President Obama is pushing to raise the minimum wage to $10.10 per hour.
$10.10 … not $10.
To make folks think that he thought about it … that $10.10 is some kind of magical optimum.
Putting that silliness aside, the rationale is well-intended: get low-earners closer to a “living wage”
The major argument against the move is econ 101 … and empirical evidence.
The below chart – from AEI’s Mark Perry — cuts to the chase.
The chart plots the level of the Federal minimum wage against the number of percentage points that the teenage unemployment rate is over the all-inclusive unemployment rate.
Implicitly, the analysis assumes that the bulk of minimum wage jobs go to teens … and, measuring the differential (instead of the gross rate) normalizes to the overall state of the economy.
The conclusion is stark: when you raise the minimum wage you lose jobs.
But, some folks argue that economic life is better for the minimum wagers who retain their jobs.
Not so fast …
Prof. Perry also argues that the increase in earnings that come along with a hike in the minimum wage is largely illusionary since …

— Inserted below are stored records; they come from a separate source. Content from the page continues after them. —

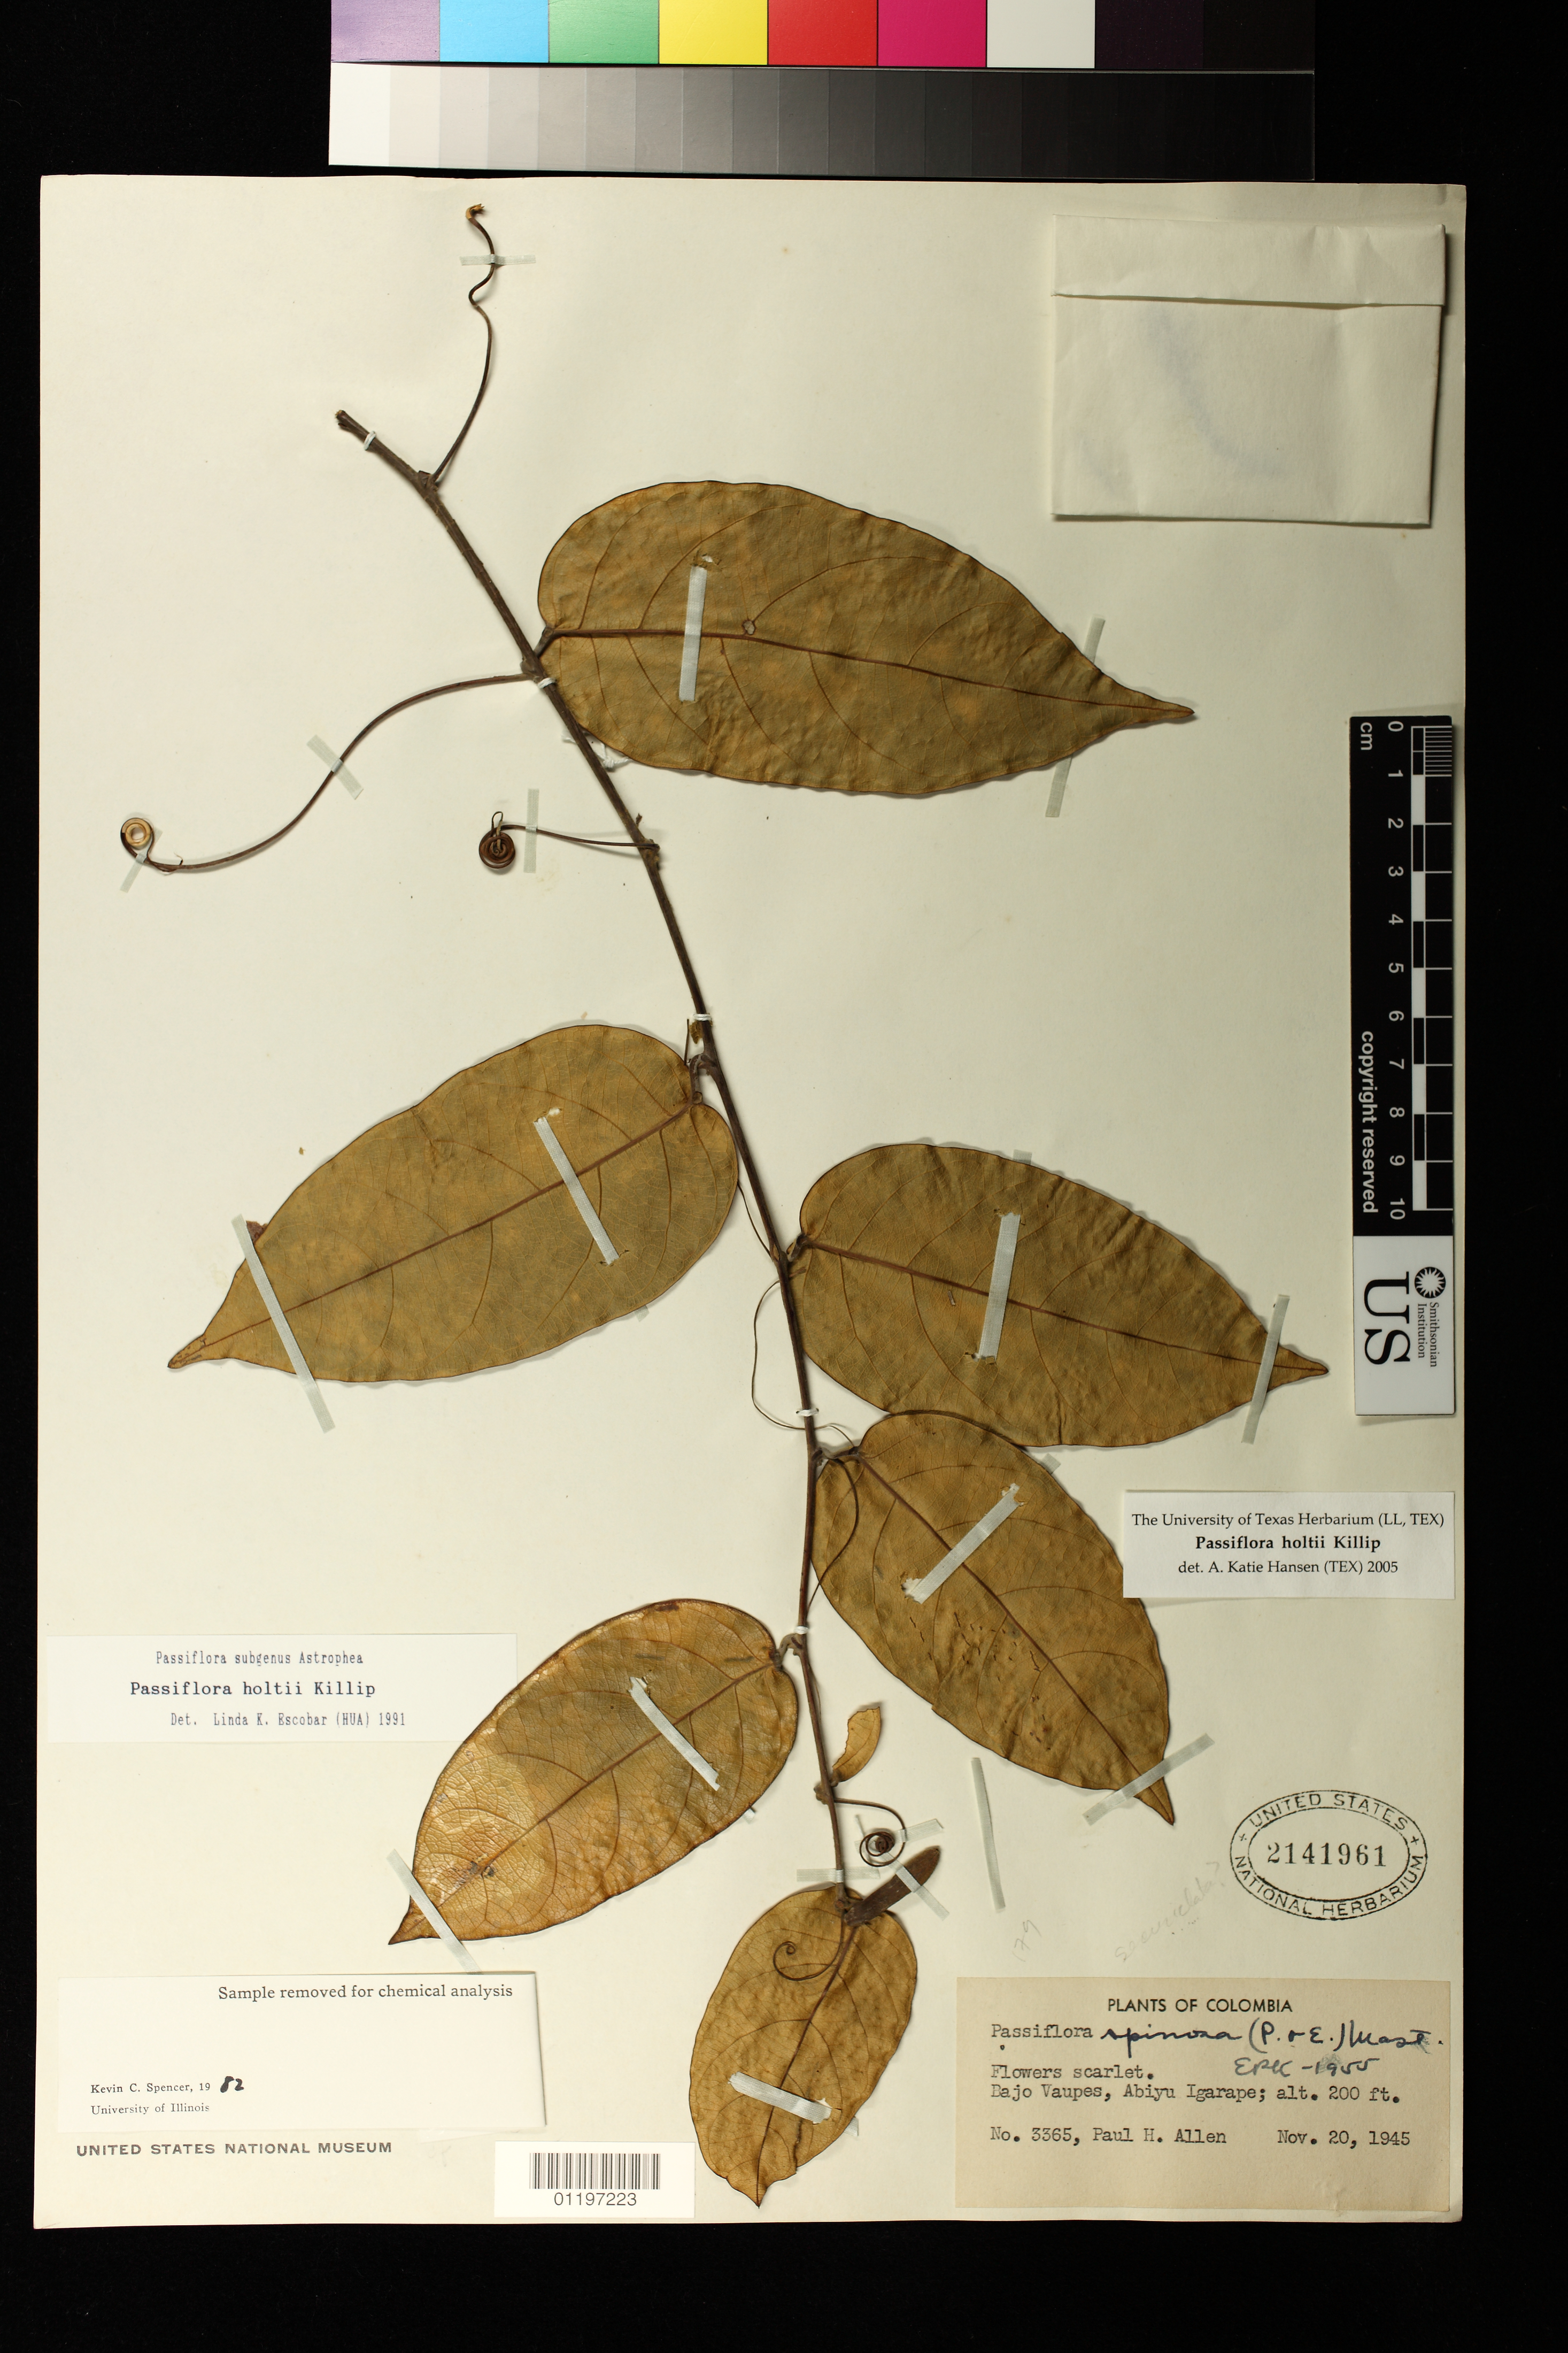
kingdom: Plantae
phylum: Tracheophyta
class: Magnoliopsida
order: Malpighiales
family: Passifloraceae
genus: Passiflora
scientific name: Passiflora holtii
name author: Killip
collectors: P. H. Allen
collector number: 3365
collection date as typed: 20 Nov 1945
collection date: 1945-11-20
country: Colombia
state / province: Vaupés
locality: Bajo Vaupes, Abiyu Igarape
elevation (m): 61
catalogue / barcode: US 2141961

- Employers are likely to cut back employees’ hours to keep aggregate labor costs in check
- Employers may simply balance costs by reducing benefits, e.g. stop providing restaurant workers with free or discounted meals, requiring employees to pay for previously free uniforms
He also poses an interesting question: if a hike in the minimum wage doesn’t destroy jobs – as proponents argue – why not simply hike it to $15 .. or $20 … or higher.
The bigger question that faces the U.S. labor market is what to do when a large portion of the labor force is undereducated, under-skilled, and under-motivated … and, doesn’t add enough economic value to justify more than a non-living wage.
My POV: Other than blaming schools and initiating small-scale training programs, there isn’t much effort (or discussion) directed at the fundamental problem.